[RECORDS FOR THIS TASK]
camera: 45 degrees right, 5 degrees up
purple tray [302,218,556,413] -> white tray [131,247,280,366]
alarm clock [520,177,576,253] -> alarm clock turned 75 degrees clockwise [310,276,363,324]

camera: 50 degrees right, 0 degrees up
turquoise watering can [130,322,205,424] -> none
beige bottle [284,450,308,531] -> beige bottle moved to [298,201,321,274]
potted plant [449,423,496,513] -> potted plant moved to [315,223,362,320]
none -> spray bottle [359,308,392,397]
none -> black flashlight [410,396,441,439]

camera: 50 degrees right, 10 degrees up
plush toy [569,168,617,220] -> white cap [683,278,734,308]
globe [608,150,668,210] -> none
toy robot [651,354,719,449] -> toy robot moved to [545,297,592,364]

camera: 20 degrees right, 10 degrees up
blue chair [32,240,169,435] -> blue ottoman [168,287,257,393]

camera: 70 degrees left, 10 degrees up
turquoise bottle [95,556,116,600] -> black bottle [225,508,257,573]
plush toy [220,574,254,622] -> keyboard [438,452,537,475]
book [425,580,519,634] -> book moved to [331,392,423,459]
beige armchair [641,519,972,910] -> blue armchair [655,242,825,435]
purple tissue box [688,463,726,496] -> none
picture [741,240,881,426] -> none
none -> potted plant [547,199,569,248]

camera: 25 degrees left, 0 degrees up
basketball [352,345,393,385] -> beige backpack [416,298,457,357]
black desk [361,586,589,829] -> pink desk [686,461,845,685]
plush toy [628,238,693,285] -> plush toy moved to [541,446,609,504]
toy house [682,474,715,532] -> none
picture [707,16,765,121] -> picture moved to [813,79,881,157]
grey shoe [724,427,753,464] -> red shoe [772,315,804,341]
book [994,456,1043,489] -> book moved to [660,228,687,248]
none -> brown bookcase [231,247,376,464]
[/RECORDS FOR THIS TASK]
ABOUT THIS EXERCISE —
Proceeding from the line containing "plush toy [569,168,617,220]" through the line containing "black desk [361,586,589,829]", transcribe the lines above exactly, both end lines included.

REPLY —
plush toy [569,168,617,220] -> white cap [683,278,734,308]
globe [608,150,668,210] -> none
toy robot [651,354,719,449] -> toy robot moved to [545,297,592,364]

camera: 20 degrees right, 10 degrees up
blue chair [32,240,169,435] -> blue ottoman [168,287,257,393]

camera: 70 degrees left, 10 degrees up
turquoise bottle [95,556,116,600] -> black bottle [225,508,257,573]
plush toy [220,574,254,622] -> keyboard [438,452,537,475]
book [425,580,519,634] -> book moved to [331,392,423,459]
beige armchair [641,519,972,910] -> blue armchair [655,242,825,435]
purple tissue box [688,463,726,496] -> none
picture [741,240,881,426] -> none
none -> potted plant [547,199,569,248]

camera: 25 degrees left, 0 degrees up
basketball [352,345,393,385] -> beige backpack [416,298,457,357]
black desk [361,586,589,829] -> pink desk [686,461,845,685]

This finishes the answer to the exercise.